The flickering of the lamps will indicate the difference in speed of the incoming alternator. Accordingly, the speed is adjusted to minimize the flickering of the lamps.
However, if the phase sequence is not correct, all the three lamps will flicker in unison. Then the phase sequence should be corrected by interchanging any two leads of the incoming alternator at the synchronizing switch.
If the voltage of the incoming alternator is not equal to that of bus bar voltages and the other conditions are satisfied, all the lamps will glow with different brightness and will continue to attain the same brightness. The ideal condition can be achieved by adjusting the excitation of the incoming alternator.
Thus when the flickering frequency is minimized, lamp L1 is dark, and L2 and L3 are equally bright, the synchronizing switch should be closed.
This method is only suitable for small low voltage alternators. For large capacity, high voltage alternators, a synchroscope is almost invariably used for synchronizing.
Synchronisation of Alternators by Synchroscope
Synchroscope is an instrument used for synchronization of alternators. It indicates whether the incoming machine is running fast or slow. To do the synchronization of alternators by this device,
1. Connect the alternator, synchroscope and other devices as shown in the above Figure.
2. Check the phase sequence of the incoming machine with the help of a sequence indicator or small induction motor.
To determine the phase sequence with the help of induction motor, connect a small induction motor with bus bars and incoming alternator one by one. If the induction motor is running in the same direction in both cases, then the phase sequence is the same.
Interchange any two phases of the incoming alternator at the synchronizing switch if it is not correct.
3. By adjusting the speed of the incoming machine, make the pointer of synchroscope stationery in the vertical position.
4. Measure the voltage of incoming alternator, make it equal to that of the bus bars by adjusting the excitation of the incoming alternator.
5. After satisfying all these conditions, the voltmeter will show zero reading. Now close the synchronization switch.
Shifting of Load on Alternators
After closing the synchronizing switch, alternator B is connected in parallel with the alternator A. At this instant alternator B is not delivering any load (current) to the bus bars.

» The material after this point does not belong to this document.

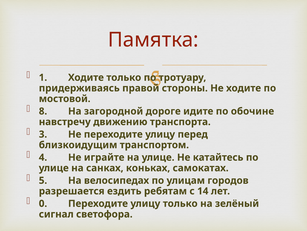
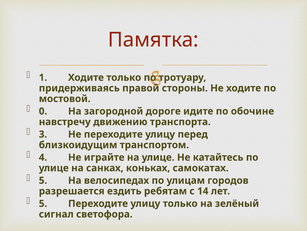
8: 8 -> 0
0 at (43, 203): 0 -> 5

The load is shifted from the running alternator A to the incoming alternator by increasing the mechanical power input to the prime-mover of alternator B and simultaneously reducing the mechanical power input to the prime-mover of alternator A.
In case of steam machines, this can be readily done by opening the steam valve of the alternator B and simultaneously closing the steam valve of alternator A.
Thus any load can be shifted to incoming alternator B from alternator A. Generally it is shifted as per their respective ratings.
If alternator A is to be disconnected from the bus bars, the process continues till the whole of the load is shifted to the incoming alternator B as indicated by the ammeters and watt-meters in the line circuits. Then the circuit breaker (main switch) and the field breaker (field switch) of alternator A are opened.
The most important point, to be noted, is that the load cannot be shifted from one machine to the other by adjusting the excitation. Once the alternator is connected to the bus-bars, the change in excitation only changes the power factor of the alternator.
The large grid systems which are fed by numerous alternators of very large capacity are termed as Infinite Bus-bars.
Control of bus-bar voltage: When several alternators are running in parallel, the bus-bar voltage can be regulated by regulating the excitation of all the machines. Change of excitation of any one machine will only affect the reactive load delivered by the machine.
Control of bus-bar frequency: When several alternators are running in parallel, the bus-bar frequency can be regulated by regulating the power input to all the machines. An increase of power input to any one machine will merely cause it to take more load at the expense of the other machines with the possibility of damage to itself.